Добавить в цитаты Настройки чтения

Страница 55 из 107

К слову сказать, киноаппаратура, установленная на первых наших спутниках, рождалась в недрах КГБ. И первые фильмы о выходе человека в космос тоже были сняты нашей аппаратурой. Речь о космонавте Алексее Леонове. Космонавты смотрели эти съемки на Лубянке. Уже после мы их передали телевидению и в кинопрокат. Десятиминутная космическая «прогулка» Алексея Леонова во время его полета на корабле «Восток-2» была сохранена на кинодисках только благодаря технике КГБ. Это уже позже, когда наших сил было недостаточно для обеспечения быстро развивающейся космической программы, заботу о производстве микроаппаратуры взяла на себя промышленность.

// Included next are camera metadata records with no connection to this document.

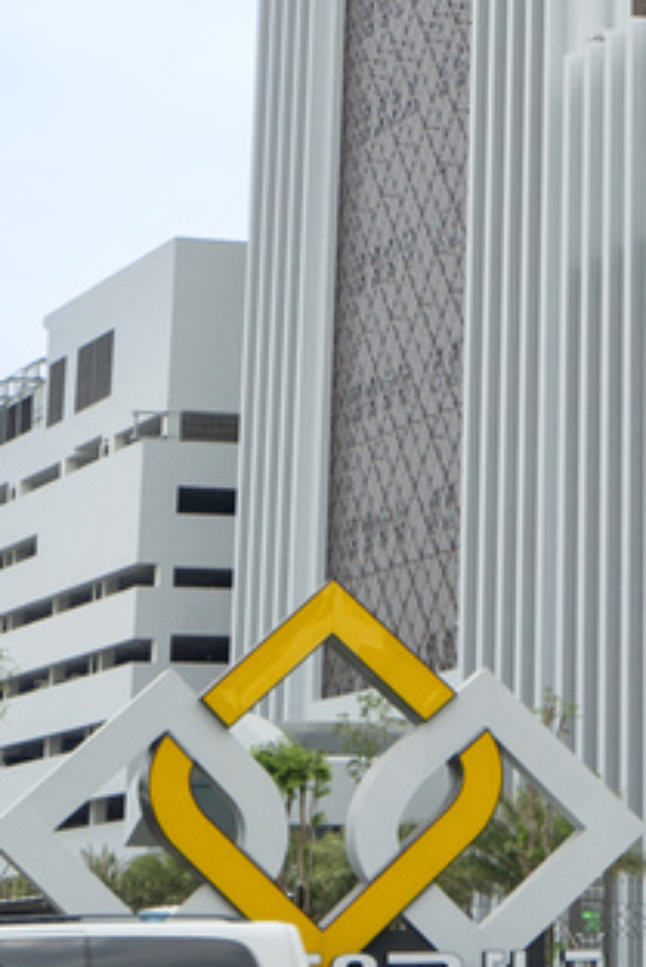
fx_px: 3656
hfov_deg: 9.8
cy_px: -524
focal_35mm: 136
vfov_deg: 14.0
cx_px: 909
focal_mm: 38
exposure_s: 1/250
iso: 160
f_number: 7.1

Мы не располагали конвейером, на котором производилось бы все, что нам нужно, но в отдельных случаях были в состоянии создать сложнейшие устройства в единственном экземпляре, как платье в ателье на заказ… И в случае с Пеньковским техники смастерили систему устройств, при помощи которых мы смогли незаметно следить за ним, подслушивать и фотографировать.

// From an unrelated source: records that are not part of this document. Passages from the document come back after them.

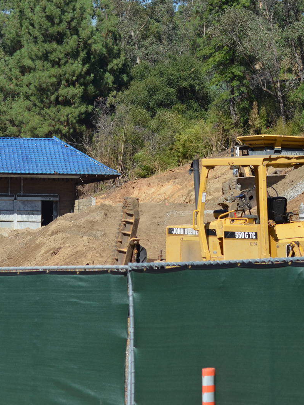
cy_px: 202
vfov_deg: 12.9
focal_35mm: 153
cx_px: 17
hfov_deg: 9.6
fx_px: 1792
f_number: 6.3
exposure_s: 1/1600
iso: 400
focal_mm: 70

Новая технология помогла нам даже сфотографировать лежавшие на окне его квартиры украденные документы и сделать это с противоположного берега Москвы-реки. Пеньковский жил в доме на Котельнической набережной. Чтобы задокументировать его шпионскую деятельность, по дну Москвы-реки специально был проложен кабель, по которому осуществлялось управление цветочным ящиком на балконе этажом выше. Как только Пеньковский раскладывал на своем подоконнике секретные документы для пересъемки, с соседского балкона выдвигался этот цветочный ящик и вмонтированная в него камера фотографировала все действия шпиона.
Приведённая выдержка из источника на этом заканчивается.